[Opening SUPPLIED DATA section]
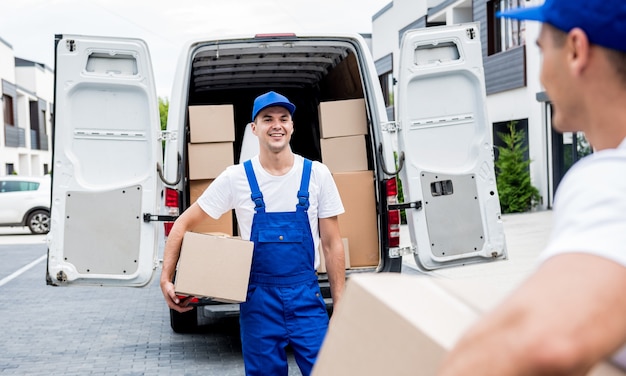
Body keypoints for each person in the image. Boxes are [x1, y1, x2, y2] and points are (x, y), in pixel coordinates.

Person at [438, 0, 626, 374]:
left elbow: (543, 341)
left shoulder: (611, 177)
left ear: (576, 50)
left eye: (540, 51)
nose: (541, 76)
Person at [160, 91, 346, 376]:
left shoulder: (317, 175)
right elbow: (182, 224)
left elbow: (333, 245)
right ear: (254, 128)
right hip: (258, 302)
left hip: (307, 299)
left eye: (284, 118)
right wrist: (166, 277)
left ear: (292, 126)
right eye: (267, 118)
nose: (277, 125)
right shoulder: (236, 178)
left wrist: (342, 307)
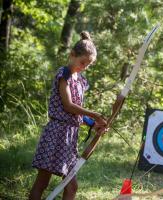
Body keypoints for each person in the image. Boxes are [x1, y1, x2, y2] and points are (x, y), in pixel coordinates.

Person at [29, 31, 107, 200]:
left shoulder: (80, 80)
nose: (85, 67)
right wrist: (95, 114)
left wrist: (94, 124)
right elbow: (69, 106)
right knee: (42, 182)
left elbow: (77, 112)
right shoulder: (63, 74)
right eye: (83, 62)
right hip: (56, 133)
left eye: (88, 65)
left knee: (71, 186)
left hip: (69, 137)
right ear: (72, 55)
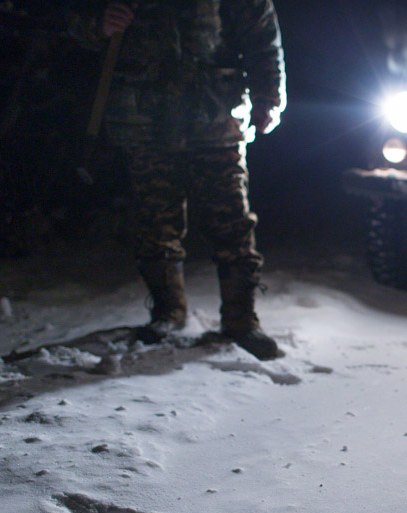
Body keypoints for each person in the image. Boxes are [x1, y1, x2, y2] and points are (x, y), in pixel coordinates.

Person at [68, 0, 287, 359]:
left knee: (232, 222)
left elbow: (261, 33)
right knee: (155, 220)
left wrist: (268, 96)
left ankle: (241, 320)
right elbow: (69, 25)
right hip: (146, 115)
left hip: (216, 113)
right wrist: (98, 23)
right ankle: (167, 313)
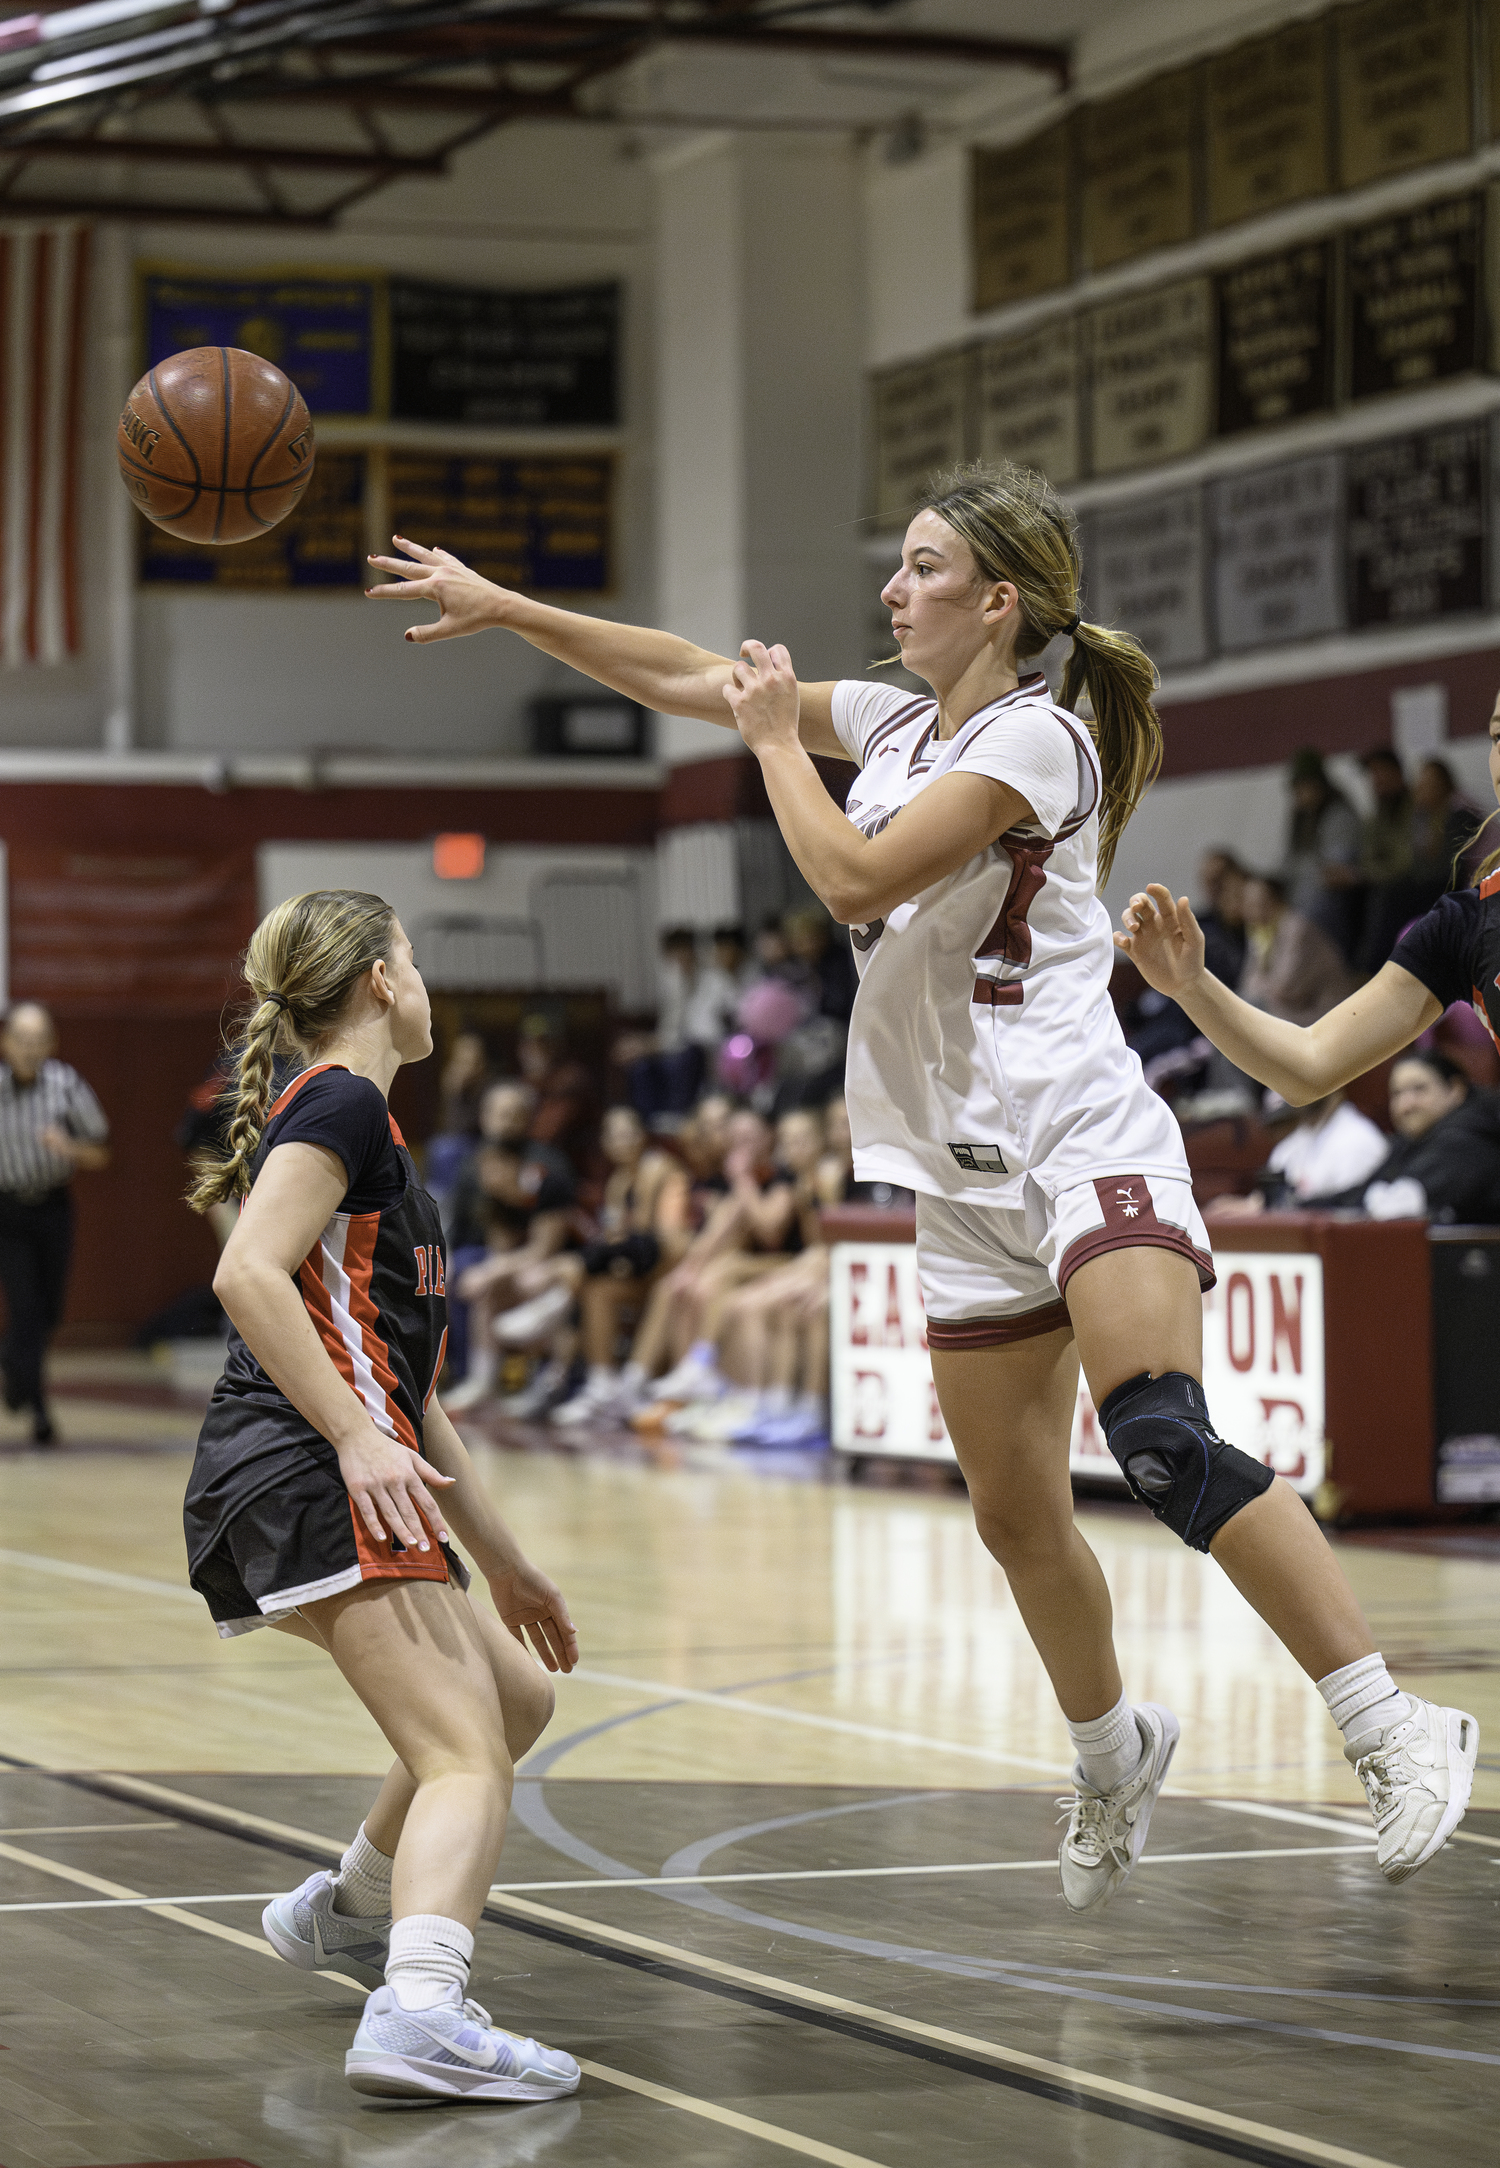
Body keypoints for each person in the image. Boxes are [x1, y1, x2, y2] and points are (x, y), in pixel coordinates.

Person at [364, 462, 1471, 1904]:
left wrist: (769, 746)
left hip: (1083, 1137)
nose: (893, 591)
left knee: (1161, 1439)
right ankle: (1111, 1747)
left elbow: (850, 881)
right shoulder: (893, 719)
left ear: (999, 601)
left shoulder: (1041, 743)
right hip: (958, 1176)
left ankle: (1391, 1726)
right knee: (1014, 1517)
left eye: (924, 567)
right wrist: (509, 608)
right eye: (897, 566)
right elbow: (692, 677)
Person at [181, 889, 580, 2103]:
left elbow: (411, 1392)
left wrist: (502, 1558)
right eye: (413, 957)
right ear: (374, 983)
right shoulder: (344, 1100)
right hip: (301, 1463)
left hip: (323, 1462)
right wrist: (354, 1437)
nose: (425, 979)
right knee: (465, 1753)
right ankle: (420, 2008)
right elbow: (243, 1270)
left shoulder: (375, 1140)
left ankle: (348, 1913)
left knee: (512, 1699)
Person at [0, 1002, 109, 1445]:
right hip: (6, 1211)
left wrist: (69, 1147)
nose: (28, 1050)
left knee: (49, 1311)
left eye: (36, 1041)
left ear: (50, 1044)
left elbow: (101, 1153)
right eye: (19, 1041)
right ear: (6, 1043)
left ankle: (14, 1365)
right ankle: (37, 1406)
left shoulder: (66, 1086)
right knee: (25, 1306)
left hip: (52, 1208)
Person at [548, 1105, 692, 1426]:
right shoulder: (618, 1181)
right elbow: (618, 1238)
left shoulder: (661, 1169)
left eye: (628, 1133)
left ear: (643, 1137)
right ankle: (602, 1384)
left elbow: (667, 1243)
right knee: (598, 1289)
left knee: (590, 1272)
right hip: (642, 1269)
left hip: (670, 1267)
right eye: (612, 1135)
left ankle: (628, 1384)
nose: (620, 1141)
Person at [1297, 1050, 1500, 1224]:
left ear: (1455, 1089)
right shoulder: (1407, 1145)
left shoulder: (1470, 1139)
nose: (1406, 1105)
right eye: (1397, 1094)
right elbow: (1358, 1196)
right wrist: (1293, 1207)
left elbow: (1394, 1202)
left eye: (1418, 1089)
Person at [1205, 1089, 1388, 1218]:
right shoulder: (1294, 1142)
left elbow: (1348, 1213)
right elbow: (1267, 1199)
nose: (1298, 1084)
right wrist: (1249, 1206)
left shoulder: (1360, 1140)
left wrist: (1264, 1210)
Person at [1239, 872, 1356, 1028]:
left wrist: (1260, 985)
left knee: (1251, 1017)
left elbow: (1285, 987)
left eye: (1252, 904)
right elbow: (1247, 982)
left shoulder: (1296, 928)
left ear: (1272, 901)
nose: (1245, 911)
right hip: (1292, 1009)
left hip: (1323, 1013)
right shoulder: (1260, 933)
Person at [1283, 747, 1361, 956]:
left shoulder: (1339, 817)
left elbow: (1334, 872)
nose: (1298, 795)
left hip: (1331, 908)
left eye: (1303, 787)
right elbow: (1289, 867)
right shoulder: (1302, 821)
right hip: (1301, 907)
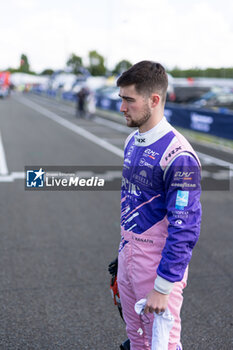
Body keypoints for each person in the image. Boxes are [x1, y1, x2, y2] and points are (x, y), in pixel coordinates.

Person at [116, 61, 202, 350]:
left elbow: (185, 228)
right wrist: (125, 257)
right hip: (129, 257)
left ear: (154, 100)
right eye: (121, 99)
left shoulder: (179, 154)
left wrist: (163, 287)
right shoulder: (132, 140)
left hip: (157, 270)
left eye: (129, 100)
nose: (122, 107)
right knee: (137, 340)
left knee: (161, 345)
[Closing SUPPLIED DATA section]
_TASK DESCRIPTION_
Extract the run of lines beginning with the line that holds "left wrist: (1264, 1210)" and ending at the last line of the data, inclusive. Exclude any pictures from the copy.

_ANSWER BELOW_
left wrist: (1264, 1210)
Person at [1239, 872, 1356, 1028]:
left wrist: (1260, 985)
left knee: (1251, 1017)
left elbow: (1285, 987)
left eye: (1252, 904)
right elbow: (1247, 982)
left shoulder: (1296, 928)
left ear: (1272, 901)
nose: (1245, 911)
right hip: (1292, 1009)
left hip: (1323, 1013)
right shoulder: (1260, 933)
Person at [1283, 747, 1361, 956]:
left shoulder: (1339, 817)
left elbow: (1334, 872)
nose: (1298, 795)
left hip: (1331, 908)
left eye: (1303, 787)
right elbow: (1289, 867)
right shoulder: (1302, 821)
right hip: (1301, 907)
Body keypoints for each person in the image. Boxes are [x1, y1, x2, y2] and points are (x, y), in pixel coordinates.

Person at [116, 61, 202, 350]:
left elbow: (185, 228)
right wrist: (125, 257)
right hip: (129, 257)
left ear: (154, 100)
right eye: (121, 99)
left shoulder: (179, 154)
left wrist: (163, 287)
right shoulder: (132, 140)
left hip: (157, 270)
left eye: (129, 100)
nose: (122, 107)
right knee: (137, 340)
left knee: (161, 345)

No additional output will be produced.